The Supreme Court in Albany has upheld an August ruling by the state education commissioner barring the Lawrence school district, to our east in Nassau County, from providing bus service to private schools for its prekindergarten students. The fight over spending public money on busing private school students is only one of the divisive fights in a school district influenced by a growing population of Orthodox Jews who have taken over the school board and who prefer to educate their children in Yeshivas rather than in public schools. While this is not happening in New York City, where school board members must have children in the public schools, it is a cautionary tale of what can happen when a religious majority takes over public spending functions.

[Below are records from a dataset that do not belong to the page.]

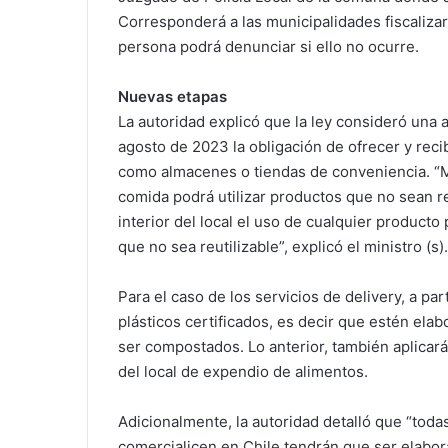
Corresponderá a las municipalidades fiscalizar
persona podrá denunciar si ello no ocurre.
Nuevas etapas
La autoridad explicó que la ley consideró una 
agosto de 2023 la obligación de ofrecer y reci
como almacenes o tiendas de conveniencia. “M
comida podrá utilizar productos que no sean reu
interior del local el uso de cualquier producto
que no sea reutilizable”, explicó el ministro (s).
Para el caso de los servicios de delivery, a par
plásticos certificados, es decir que estén ela
ser compostados. Lo anterior, también aplicará
del local de expendio de alimentos.
Adicionalmente, la autoridad detalló que “toda
comercialicen en Chile tendrán que ser elabor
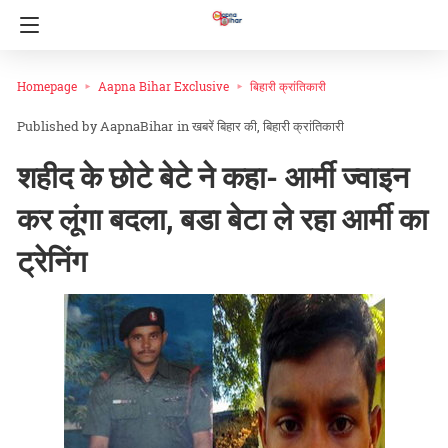
Homepage
Aapna Bihar Exclusive
बिहारी क्रांतिकारी
AapnaBihar
in
खबरें बिहार की
बिहारी क्रांतिकारी
शहीद के छोटे बेटे ने कहा- आर्मी ज्वाइन
कर लूंगा बदला, बडा बेटा ले रहा आर्मी का
ट्रेनिंग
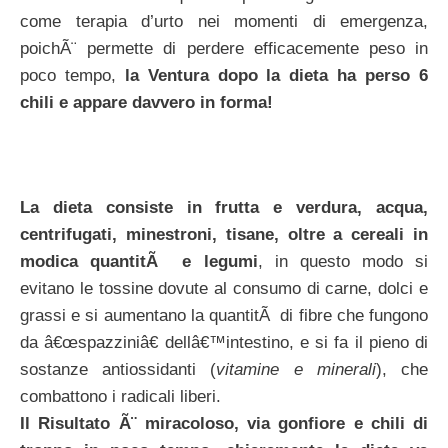
come terapia d’urto nei momenti di emergenza,
poichÃ¨ permette di perdere efficacemente peso in
poco tempo,
la Ventura dopo la dieta ha perso 6
chili e appare davvero in forma!
La dieta consiste in frutta e verdura, acqua,
centrifugati, minestroni, tisane, oltre a cereali in
modica quantitÃ e legumi
, in questo modo si
evitano le tossine dovute al consumo di carne, dolci e
grassi e si aumentano la quantitÃ di fibre che fungono
da â€œspazziniâ€ dellâ€™intestino, e si fa il pieno di
sostanze antiossidanti (
vitamine e minerali
), che
combattono i radicali liberi.
Il Risultato Ã¨ miracoloso, via gonfiore e chili di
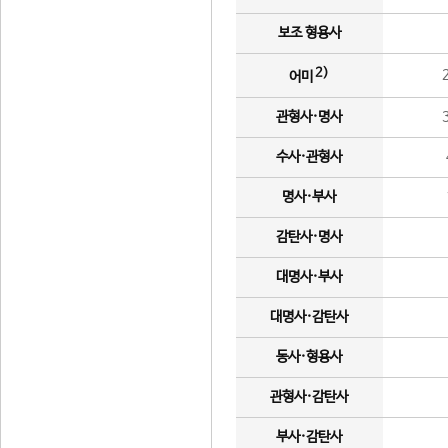
보조 형용사
2)
어미
관형사·명사
수사·관형사
명사·부사
감탄사·명사
대명사·부사
대명사·감탄사
동사·형용사
관형사·감탄사
부사·감탄사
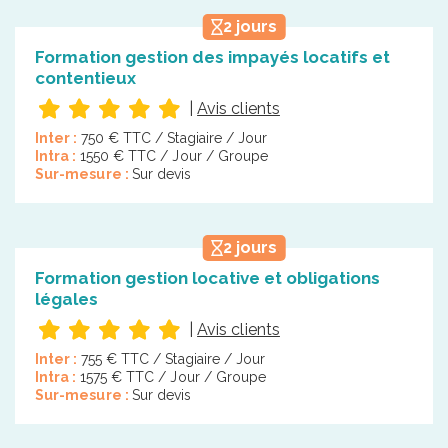
2 jours
Formation gestion des impayés locatifs et
contentieux
|
Avis clients
Inter :
750 € TTC / Stagiaire / Jour
Intra :
1550 € TTC / Jour / Groupe
Sur-mesure :
Sur devis
2 jours
Formation gestion locative et obligations
légales
|
Avis clients
Inter :
755 € TTC / Stagiaire / Jour
Intra :
1575 € TTC / Jour / Groupe
Sur-mesure :
Sur devis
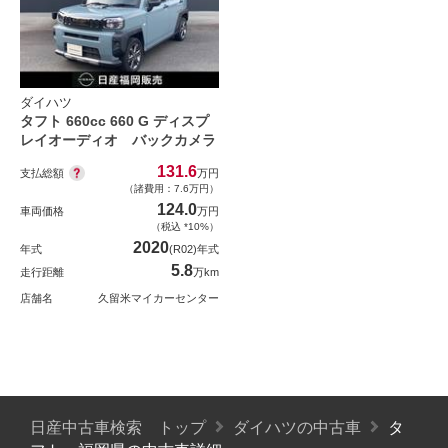
ダイハツ
タフト 660cc 660 G ディスプ
レイオーディオ バックカメラ
131.6
支払総額
万円
（諸費用：7.6万円）
124.0
車両価格
万円
（税込 *10%）
2020
年式
(R02)年式
5.8
走行距離
万km
店舗名
久留米マイカーセンター
日産中古車検索 トップ
ダイハツの中古車
タ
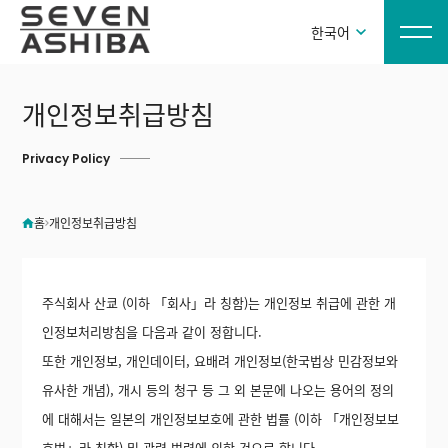
한국어
개인정보취급방침
Privacy Policy
홈
개인정보취급방침
주식회사 산쿄 (이하 「회사」라 칭함)는 개인정보 취급에 관한 개
인정보처리방침을 다음과 같이 정합니다.
또한 개인정보, 개인데이터, 요배려 개인정보(한국법상 민감정보와
유사한 개념), 개시 등의 청구 등 그 외 본문에 나오는 용어의 정의
에 대해서는 일본의 개인정보보호에 관한 법률 (이하 「개인정보보
호법」라 칭함) 및 관련 법령에 의한 것으로 합니다.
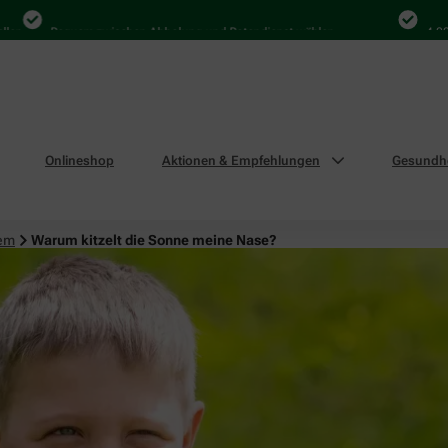
Bequem zwischen Abholung und Botendienst wählen
4.000 M
Onlineshop
Aktionen & Empfehlungen
Gesundhe
tem
Warum kitzelt die Sonne meine Nase?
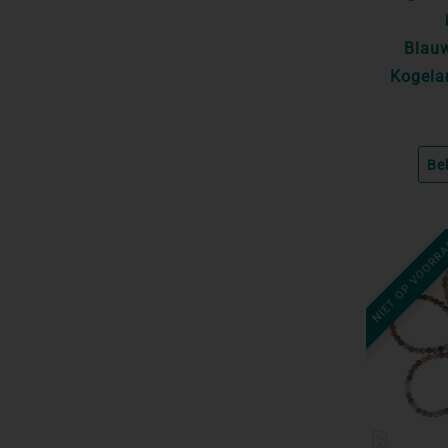
Blau
Kogela
Be
NIET OP VOORR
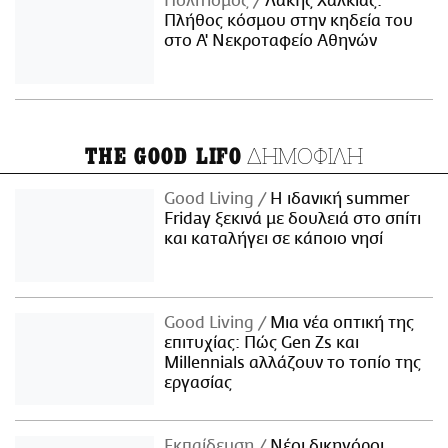
Πολιτισμός
Λάκης Χαλκιάς:
Πλήθος κόσμου στην κηδεία του
στο Α' Νεκροταφείο Αθηνών
ΔΗΜΟΦΙΛΗ
THE GOOD LIFO
Good Living
Η ιδανική summer
Friday ξεκινά με δουλειά στο σπίτι
και καταλήγει σε κάποιο νησί
Good Living
Μια νέα οπτική της
επιτυχίας: Πώς Gen Zs και
Millennials αλλάζουν το τοπίο της
εργασίας
Εκπαίδευση
Νέοι δικηγόροι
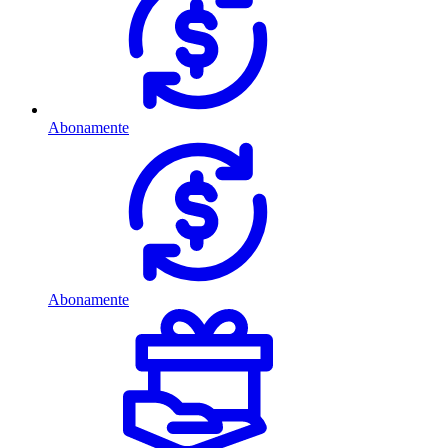
Abonamente
Abonamente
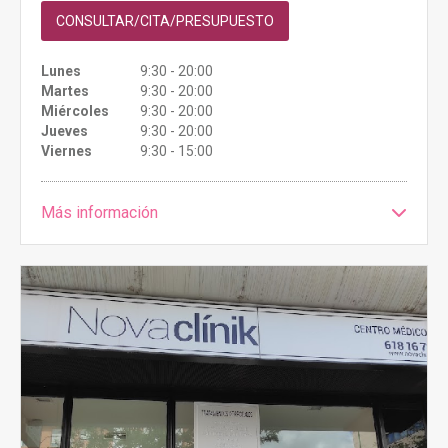
CONSULTAR/CITA/PRESUPUESTO
Lunes
9:30 - 20:00
Martes
9:30 - 20:00
Miércoles
9:30 - 20:00
Jueves
9:30 - 20:00
Viernes
9:30 - 15:00
Más información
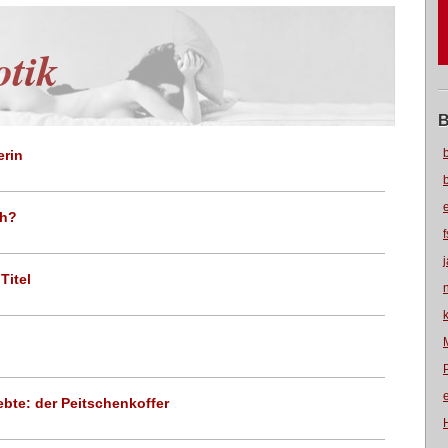
otik
B
rin
ch?
Titel
ebte: der Peitschenkoffer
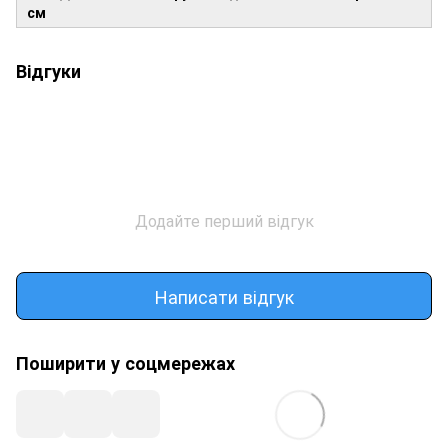
см
Відгуки
Додайте перший відгук
Написати відгук
Поширити у соцмережах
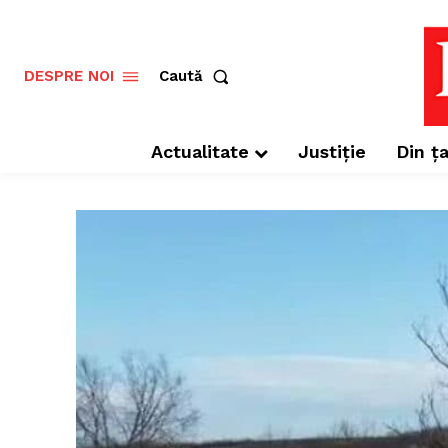
Caută
DESPRE NOI
Actualitate
Justiție
Din ța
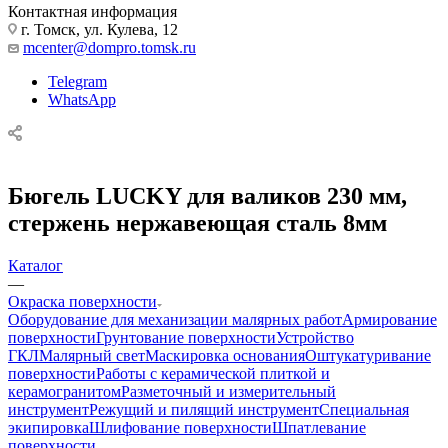
Контактная информация
г. Томск, ул. Кулева, 12
mcenter@dompro.tomsk.ru
Telegram
WhatsApp
Бюгель LUCKY для валиков 230 мм,
стержень нержавеющая сталь 8мм
Каталог
—
Окраска поверхности
Оборудование для механизации малярных работ
Армирование
поверхности
Грунтование поверхности
Устройство
ГКЛ
Малярный свет
Маскировка основания
Оштукатуривание
поверхности
Работы с керамической плиткой и
керамогранитом
Разметочный и измерительный
инструмент
Режущий и пилящий инструмент
Специальная
экипировка
Шлифование поверхности
Шпатлевание
поверхности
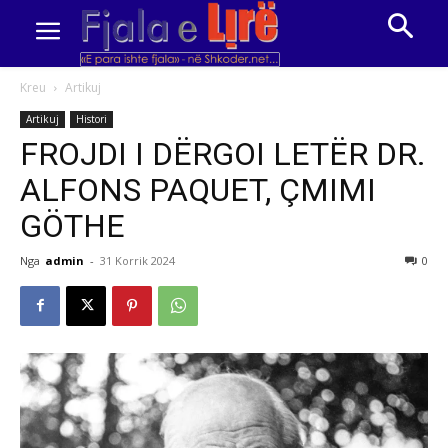
Kreu
Artikuj
Artikuj
Histori
FROJDI I DËRGOI LETËR DR.
ALFONS PAQUET, ÇMIMI
GÖTHE
Nga
admin
-
31 Korrik 2024
0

The Rockaway shuttle shared a D+ grade with the C,E and G Lines in a recent rider report card. Those who ride the shuttle on a regular basis did not need to be told that by a survey, several riders told us. The wait at Broad Channel for the Rockaway shuttle can be interminable, they say, especially during the winter months, when the wind blows off Jamaica Bay.
Roger Clemens will go on national television on Sunday night, January 6, at 7 p.m. on Channel Two. He will speak with Mike Wallace, of the famed "60 Minutes" program about the contention that he used performance-enhancing drugs such as steroids in the early 2000's. Clemens reportedly demanded that Mike Wallace, who often sits in the bosses box at Yankee Stadium, do the interview, so we can expect some ground ball questions from the reporter. To believe that Clemens is telling the truth that he has never used the substances, you have to believe that Brian McNamee, a Breezy Point man who is at the center of baseball's investigation into the use of such substances, told several lies not only to the Mitchell Commission, but to federal investigators as well. In any case, it should be an interesting evening of television and we would hope that Wallace does the right thing by including both McNamee and Mitchell in his broadcast story as well.
In 1993, nearly 15 years ago, the New York Times ran a story trumpeting a new and innovate plan for the Arverne Urban Renewal Area. The plan was called "Technodome," and it planned for a large facility that would stretch from Beach 25 Street to Beach 73 Street. One of the largest buildings in the world, it was to hold a ski mountain, a water-skiing pool, a hockey rink, and several other sports venues. Most of those in Rockaway always looked at the plan as a fairy tale, and now, looking back 15 years, we can see just how foolish it was.